4月11日,國家醫保局舉辦發佈會,迎來醫保8大好消息,都挺重要的

俗話說,有啥別有病,沒啥別沒錢,足以說明疾病給大家帶來煩惱和折磨。

隨着社會的發展,現在國家已經有了好的醫保政策,只要居民按照規定參保,如果發生了醫療費,就能根據規定報銷,很多情況下,個人只需要掏很少的錢,也能完成疾病的診治。

與此同時,國家也會根據形勢的變化,對醫保政策進行適時調整,確保參保人員花更少的錢,享受更好的醫保待遇。因此,廣大參保人員對於相關醫保待遇或者政策的變化,也是十分的關注。4月11日,國家醫保局舉行了新聞發佈會,傳來了醫保的8大好消息,每個消息都挺重要的,一起看看。

第一,醫保基金結餘創新高

醫保報銷待遇的提高,需要有醫保基金的支持,醫保基金結餘越多,醫療費報銷越有保障。

根據新聞發佈後公佈的數據,2023年全年,包括生育保險在內的基本醫保收入爲2.7萬億,總支出2.2萬億。

很明顯,醫保基金當年結餘了5000億元,結餘的資金將滾動計入醫保基金結餘總額。另外,發佈會明確,醫保基金累計結餘已經達到了3.4萬億,創造了醫保結餘的新紀錄。其中,職工醫保基金累計結餘2.6萬億,居民醫保基金結餘7600多億。

第二,醫保基金支出增長

基金支出的多少,能反映出醫保基金承擔的醫療費水平。

2023年,職工和居民醫保基金支出分別增長了16.9%金額12.4%,均超過了10%的增長幅度。

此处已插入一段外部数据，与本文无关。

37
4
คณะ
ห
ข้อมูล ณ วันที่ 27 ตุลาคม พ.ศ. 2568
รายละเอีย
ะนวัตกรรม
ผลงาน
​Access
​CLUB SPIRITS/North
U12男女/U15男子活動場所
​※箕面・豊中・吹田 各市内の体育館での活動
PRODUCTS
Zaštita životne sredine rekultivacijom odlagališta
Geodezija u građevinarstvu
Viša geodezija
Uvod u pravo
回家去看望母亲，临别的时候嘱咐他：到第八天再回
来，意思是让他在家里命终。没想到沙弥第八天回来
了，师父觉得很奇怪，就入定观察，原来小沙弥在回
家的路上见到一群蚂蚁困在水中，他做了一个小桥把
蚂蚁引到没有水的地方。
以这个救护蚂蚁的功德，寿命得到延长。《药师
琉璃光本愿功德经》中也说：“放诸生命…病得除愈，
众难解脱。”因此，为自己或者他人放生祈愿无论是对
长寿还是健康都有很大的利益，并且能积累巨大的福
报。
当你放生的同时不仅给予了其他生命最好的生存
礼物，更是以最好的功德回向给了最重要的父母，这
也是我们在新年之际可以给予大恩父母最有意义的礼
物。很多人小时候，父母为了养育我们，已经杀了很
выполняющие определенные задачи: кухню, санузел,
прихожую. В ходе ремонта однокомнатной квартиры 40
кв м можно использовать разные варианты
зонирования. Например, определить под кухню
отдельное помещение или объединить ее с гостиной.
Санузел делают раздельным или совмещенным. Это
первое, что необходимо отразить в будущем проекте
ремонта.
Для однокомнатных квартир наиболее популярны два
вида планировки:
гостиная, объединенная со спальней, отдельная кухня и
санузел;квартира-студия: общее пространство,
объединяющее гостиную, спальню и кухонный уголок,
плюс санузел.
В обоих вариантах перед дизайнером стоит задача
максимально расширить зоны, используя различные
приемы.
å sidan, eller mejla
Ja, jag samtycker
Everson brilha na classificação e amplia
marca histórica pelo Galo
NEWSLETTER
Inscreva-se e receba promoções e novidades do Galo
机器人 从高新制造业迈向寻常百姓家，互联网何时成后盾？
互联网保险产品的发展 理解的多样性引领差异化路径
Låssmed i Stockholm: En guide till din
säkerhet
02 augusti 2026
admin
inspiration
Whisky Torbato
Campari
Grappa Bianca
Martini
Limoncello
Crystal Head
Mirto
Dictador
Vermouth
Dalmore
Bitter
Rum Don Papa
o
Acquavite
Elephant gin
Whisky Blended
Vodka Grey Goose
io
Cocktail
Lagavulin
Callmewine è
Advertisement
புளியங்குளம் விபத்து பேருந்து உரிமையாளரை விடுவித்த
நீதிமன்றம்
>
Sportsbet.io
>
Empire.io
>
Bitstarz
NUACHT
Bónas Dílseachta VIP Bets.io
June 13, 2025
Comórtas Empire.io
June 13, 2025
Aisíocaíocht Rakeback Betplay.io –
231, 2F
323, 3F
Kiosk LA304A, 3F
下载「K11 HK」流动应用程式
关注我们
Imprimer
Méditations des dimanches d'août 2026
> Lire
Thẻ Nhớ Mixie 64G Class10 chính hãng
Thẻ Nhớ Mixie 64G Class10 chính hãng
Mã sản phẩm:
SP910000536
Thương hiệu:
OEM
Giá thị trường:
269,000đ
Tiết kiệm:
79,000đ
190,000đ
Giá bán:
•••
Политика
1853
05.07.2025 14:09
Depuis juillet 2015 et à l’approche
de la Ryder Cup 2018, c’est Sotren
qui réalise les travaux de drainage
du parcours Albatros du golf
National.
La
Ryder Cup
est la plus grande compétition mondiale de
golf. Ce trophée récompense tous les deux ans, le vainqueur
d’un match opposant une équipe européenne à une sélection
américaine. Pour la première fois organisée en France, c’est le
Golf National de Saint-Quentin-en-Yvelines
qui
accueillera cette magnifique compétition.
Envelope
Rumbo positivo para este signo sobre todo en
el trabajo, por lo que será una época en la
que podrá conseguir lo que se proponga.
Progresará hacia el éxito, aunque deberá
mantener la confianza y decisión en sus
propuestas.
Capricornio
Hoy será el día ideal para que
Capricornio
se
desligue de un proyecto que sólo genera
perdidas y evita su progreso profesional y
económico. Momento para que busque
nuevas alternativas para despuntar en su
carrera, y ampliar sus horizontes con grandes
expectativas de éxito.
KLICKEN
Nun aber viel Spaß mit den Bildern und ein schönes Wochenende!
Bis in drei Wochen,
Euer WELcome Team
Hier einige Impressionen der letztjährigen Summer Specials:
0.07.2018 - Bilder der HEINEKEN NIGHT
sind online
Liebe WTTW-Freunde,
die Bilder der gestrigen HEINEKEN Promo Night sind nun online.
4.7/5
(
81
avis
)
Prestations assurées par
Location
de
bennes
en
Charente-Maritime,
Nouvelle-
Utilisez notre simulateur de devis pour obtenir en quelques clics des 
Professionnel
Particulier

醫保基金支出大幅增長,主要有兩個方面的原因:一是醫保待遇得到進一步提高;二是醫療保障範圍擴大了,

第三,醫保基金使用範圍擴大

醫保基金使用範圍的擴大,將有助於降低參保人員的看病負擔。

主要體現在兩個方面,一是醫保共濟改革,職工個人醫保賬戶可以用於家庭成員的看病支出;二是門診費用納入了醫保報銷,參保職工的保障水平提高了。

發佈會公開的數據顯示,2023年有3.26億人次享受到了職工醫保門診待遇。

第四,藥品範圍逐步擴大,保障能力提升

我國醫保目錄的藥品,有西藥、中藥等,品種有3088種,此外還有892種中藥飲片,這些藥品在全國範圍內使用要求是統一的。

發佈會透露,醫保目錄的動態調整機制,使能報銷的藥品範圍逐年增加,近6年累計納入新藥744種,從2017年的2535種增加到目前的3088種。

藥品報銷種類的增加,有助於減輕病人的經濟負擔,提升了醫保的保障能力。

第五,藥品價格下降,減輕患者負擔

藥品價格高,也是推高醫療費增長的推手之一,如果能把藥費降下來,將有助於減輕患者負擔。

多年來,國家醫保局通過談判等措施,讓藥品價格更加合理,大幅度減輕了患者的負擔。

第六,參保人數保持穩定,沒有出現“退保潮”

目前,醫保參加人數整體穩定,參保率在95%以上,到2023年底,參保總人數達到 了13.34億,沒有出現“退保潮”。

第七,單次住院天數沒有15天的限制

發佈會明確,國家醫保部門從來沒有出臺過“單次住院不超過15天”之類的限制性規定。

如果有醫療機構以各種不恰當的理由要求患者出院、轉院,或者自費住院的情況,可以向國家醫保局進行舉報。

第八,跨省異地就醫取得新進展

我國的醫保並沒有實現全國的統籌,對於參保人員來說,跨省異地就醫結算是一件比較麻煩的事。

由於跨省異地就醫結算與老百姓的生活息息相關,參保人員希望無論在哪裡參保,都能實現全國範圍的就醫。目前,國家醫保局正在全力推進跨省異地就醫結算問題,並且已經取得了比較大的進展。2024年的政府工作報告再次要求落實和完善異地就醫結算,相信今後異地就醫結算不再成爲廣大患者就醫的門檻。